Regional Development Plan Report for 1942 ...
Author : United States. National Resources Planning Board
Publisher :
Page : 226 pages
File Size : 29,55 MB
Release : 1942
Category : Regional planning
ISBN :
Author : United States. National Resources Planning Board
Publisher :
Page : 226 pages
File Size : 29,55 MB
Release : 1942
Category : Regional planning
ISBN :
Author : United States. National Resources Planning Board
Publisher :
Page : 128 pages
File Size : 22,55 MB
Release : 1942
Category : Public works
ISBN :
Author : United States. National Resources Planning Board
Publisher :
Page : 226 pages
File Size : 21,74 MB
Release : 1943
Category : Public works
ISBN :
Author : United States. National Resources Planning Board
Publisher :
Page : 1136 pages
File Size : 16,50 MB
Release : 1942
Category :
ISBN :
Author : United States. National Archives and Records Service
Publisher :
Page : 56 pages
File Size : 39,52 MB
Release : 1954
Category : Archives
ISBN :
Author : United States. National Resources Planning Board
Publisher :
Page : 130 pages
File Size : 24,44 MB
Release : 1943
Category : Federal aid to regional planning
ISBN :
Author : United States.

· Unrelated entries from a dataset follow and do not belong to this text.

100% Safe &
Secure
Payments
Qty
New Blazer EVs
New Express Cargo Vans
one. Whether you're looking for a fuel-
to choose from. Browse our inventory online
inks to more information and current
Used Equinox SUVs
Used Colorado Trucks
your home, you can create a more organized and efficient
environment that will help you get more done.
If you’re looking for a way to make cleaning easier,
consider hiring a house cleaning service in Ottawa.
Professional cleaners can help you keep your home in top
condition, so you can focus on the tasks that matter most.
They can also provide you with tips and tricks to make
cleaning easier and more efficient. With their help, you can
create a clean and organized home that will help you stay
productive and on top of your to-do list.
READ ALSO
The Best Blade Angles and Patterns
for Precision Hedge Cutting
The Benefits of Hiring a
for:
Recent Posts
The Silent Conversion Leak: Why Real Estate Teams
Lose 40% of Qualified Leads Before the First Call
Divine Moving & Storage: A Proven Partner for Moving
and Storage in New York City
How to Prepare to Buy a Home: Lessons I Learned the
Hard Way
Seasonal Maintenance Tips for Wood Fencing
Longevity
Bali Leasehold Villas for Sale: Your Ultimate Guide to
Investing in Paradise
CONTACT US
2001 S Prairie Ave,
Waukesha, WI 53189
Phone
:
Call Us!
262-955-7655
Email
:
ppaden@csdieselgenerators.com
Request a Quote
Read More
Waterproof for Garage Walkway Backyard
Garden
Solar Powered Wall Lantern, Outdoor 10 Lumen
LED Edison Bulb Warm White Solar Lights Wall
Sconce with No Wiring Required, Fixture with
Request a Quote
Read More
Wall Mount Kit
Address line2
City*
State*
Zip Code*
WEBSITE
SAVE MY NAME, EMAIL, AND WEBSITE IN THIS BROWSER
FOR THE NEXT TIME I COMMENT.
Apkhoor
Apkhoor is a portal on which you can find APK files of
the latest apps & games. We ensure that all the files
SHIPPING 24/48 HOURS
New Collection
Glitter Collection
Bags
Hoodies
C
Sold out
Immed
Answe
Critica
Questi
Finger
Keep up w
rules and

Superintendent of Documents
Publisher :
Page : 864 pages
File Size : 17,4 MB
Release : 1942-08
Category : Government publications
ISBN :
February issue includes Appendix entitled Directory of United States Government periodicals and subscription publications; September issue includes List of depository libraries; June and December issues include semiannual index
Author : Bruce J. Schulman
Publisher : Duke University Press
Page : 354 pages
File Size : 36,22 MB
Release : 1994
Category : Business & Economics
ISBN : 9780822315377
From Cotton Belt to Sunbelt investigates the effects of federal policy on the American South from 1938 until 1980 and charts the close relationship between federal efforts to reform the South and the evolution of activist government in the modern United States. Decrying the South's economic backwardness and political conservatism, the Roosevelt Administration launched a series of programs to reorder the Southern economy in the 1930s. After 1950, however, the social welfare state had been replaced by the national security state as the South's principal benefactor. Bruce J. Schulman contrasts the diminished role of national welfare initiatives in the postwar South with the expansion of military and defense-related programs. He analyzes the contributions of these growth-oriented programs to the South's remarkable economic expansion, to the development of American liberalism, and to the excruciating limits of Sunbelt prosperity, ultimately relating these developments to southern politics and race relations. By linking the history of the South with the history of national public policy, Schulman unites two issues that dominate the domestic history of postwar America--the emergence of the Sunbelt and the expansion of federal power over the nation's economic and social life. A forcefully argued work, From Cotton Belt to Sunbelt, originally published in 1991(Oxford University Press), will be an important guide to students and scholars of federal policy and modern Southern history.
Author : National Archives (U.S.)
Publisher :
Page : 162 pages
File Size : 48,96 MB
Release : 1946
Category : World War, 1939-1945
ISBN :
Author : Marion Clawson
Publisher : Routledge
Page : 384 pages
File Size : 26,20 MB
Release : 2013-11-26
Category : Nature
ISBN : 1135995540
First Published in 2011. The purposes of this book are to analyze and describe the National Resources Planning Board (NRPB) and its direct predecessor agencies in the setting of their times, and to draw any lessons their experience offers us today. Resources for the Future (RFF) has a long tradition of conducting studies of government agencies that administer natural resource programs and policies. This book is in the RFF tradition of institutional studies with exhaustive coverage of an agency no longer in existence to anticipate emerging problems and provide a comprehensive viewpoint of its successes and failures. The audience for this book are all persons interested in government, natural resources, economic and social studies, and in planning generally.